À votre troisième question, je répondrai de façon nuancée. D'abord, et c'est une spécificité française, il est très compliqué, pour un cadre étranger, de venir travailler en France s'il ne maîtrise pas le français – c'est un élément que l'on minore trop souvent. Même dans les groupes internationaux, il y a encore trop de collaborateurs travaillant en France qui ne sont pas à l'aise pour travailler avec un étranger qui ne maîtrise pas notre langue – soit ils n'ont pas envie de faire l'effort, soit ils ne sont pas capables de le faire. À Deloitte France, nous envoyons dans le réseau entre 150 et 200 collaborateurs, mais nous n'arrivons pas à équilibrer cette « balance commerciale ». Pourtant, nous sommes prêts à faire venir des collaborateurs qui ne maîtrisent pas la langue française et à les aider à en acquérir les bases. L'autre problème est que nous sommes une firme de prestations intellectuelles et que nous avons également besoin de l'adhésion de nos clients. Or il est difficile de proposer à nos clients français une équipe dans laquelle certains collaborateurs ne sont pas parfaitement bilingues. Ce n'est pas du tout un problème dans de nombreux pays, y compris européens. Vous pouvez parfaitement aller travailler en Italie, en Espagne ou en Allemagne sans savoir parler italien, allemand ou espagnol. L'anglais suffira. C'est moins le cas en France.
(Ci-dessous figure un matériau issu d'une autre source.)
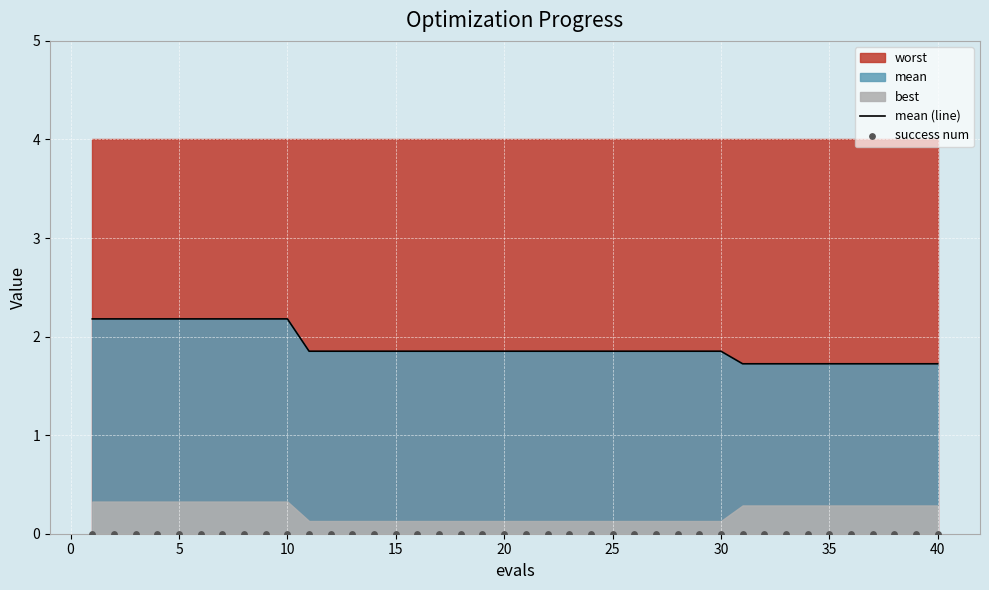

The mean (line) series shows 3.2 at 20. True or false?

False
Ensuite, un certain nombre de mesures prises au cours des dernières années ont été interprétées à l'étranger – la diaspora française n'a pas toujours joué un rôle positif en la matière – et perçues par un certain nombre de cadres étrangers comme étant absolument incompatibles avec leurs valeurs et leur développement professionnel. Et donc, ils n'imaginent pas venir dans notre pays.
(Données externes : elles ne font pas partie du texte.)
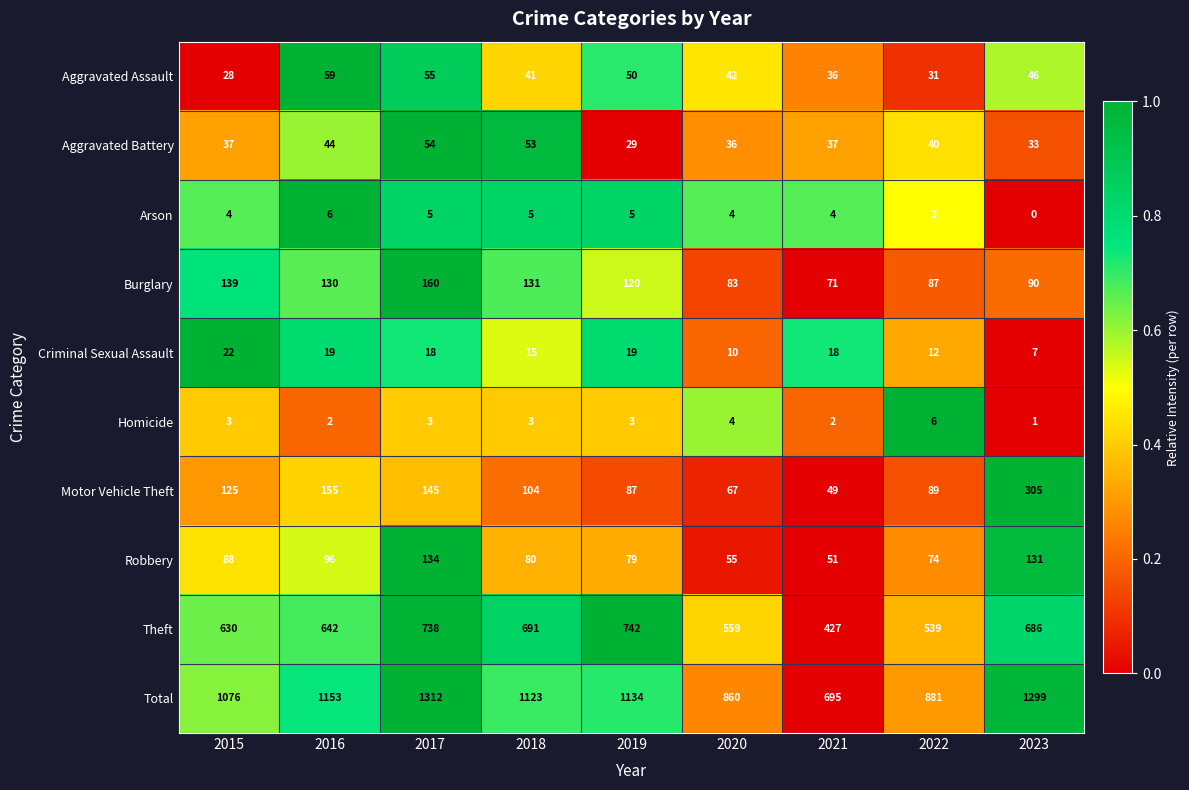

Count the number of categories in the chart.

9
Je passe sur les effets de la taxe à 75 %, mais je ne peux pas m'empêcher de rappeler le mal provoqué par la circulaire Guéant, en donnant le sentiment que la France faisait preuve d'ostracisme vis-à-vis d'un certain nombre de cultures. Des cadres internationaux considèrent par ailleurs que notre pays refuse la mondialisation des échanges et ne s'inscrit pas dans une dynamique d'ouverture économique. Cela ne reflète pas ma pensée, mais les discussions que j'ai pu avoir à l'étranger. Quelle que soit la valeur des arguments utilisés, nous devons retenir que la façon dont notre pays est perçu nous cause beaucoup de tort et limite notre capacité à attirer ces talents.